There's a reason OEMs are going to GDI. With correct fluid dynamics they can get it so that the spark-plug area sees a richer mixture that's easy to ignite, while the rest of the chamber gets a leaner mixture with EGR mixed in. Also no mixture loss during overlap of course.
The other reason is that injecting into the cylinder during the compression stroke uses the heat rise from compression to evaporate the fuel droplets. Even though gasoline has a low latent heat value, the latent heat energy taken out by spraying fuel into the chamber lowers the pre-spark temperatures enough to allow higher compression without knock. That effect is much more pronounced with alcohol fuels, as ethanol and especially methanol have very high latent heat values.

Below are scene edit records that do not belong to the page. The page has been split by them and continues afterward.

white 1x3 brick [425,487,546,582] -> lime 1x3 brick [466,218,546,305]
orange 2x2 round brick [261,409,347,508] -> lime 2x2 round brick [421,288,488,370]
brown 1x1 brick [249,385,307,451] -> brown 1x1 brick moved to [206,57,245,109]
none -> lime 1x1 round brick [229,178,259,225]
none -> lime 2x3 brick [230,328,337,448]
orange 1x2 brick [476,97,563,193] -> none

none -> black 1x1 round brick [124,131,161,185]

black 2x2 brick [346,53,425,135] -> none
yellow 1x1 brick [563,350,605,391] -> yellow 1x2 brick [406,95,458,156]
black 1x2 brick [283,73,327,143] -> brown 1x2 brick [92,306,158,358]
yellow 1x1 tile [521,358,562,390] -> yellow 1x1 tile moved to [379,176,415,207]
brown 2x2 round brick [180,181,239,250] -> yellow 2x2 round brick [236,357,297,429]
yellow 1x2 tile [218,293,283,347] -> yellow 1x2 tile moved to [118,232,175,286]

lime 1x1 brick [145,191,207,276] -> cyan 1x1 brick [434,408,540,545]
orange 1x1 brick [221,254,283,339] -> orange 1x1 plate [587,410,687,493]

There's an MIT paper on that and Ford is building an engine that uses it: Direct alcohol injection combined with port gasoline injection at low loads for a turbo engine. The MIT guys calculated that a 12:1 static compression engine, with peripheral direct alcohol injection (high swirl ratio) can run at up to 4 bar of boost without detonation:
http://lfee.mit.edu/public/LFEE%202006-01%20RP.pdf
That's also the reason I would never do water injection pre-turbo or in a plenum. Getting the water as much as possible in droplet form into the combustion chamber uses their high latent heat value during the compression stroke. This lowers the pre-spark temperatures, and thus the knock threshhold, much more than diluting the charge with water vapour would.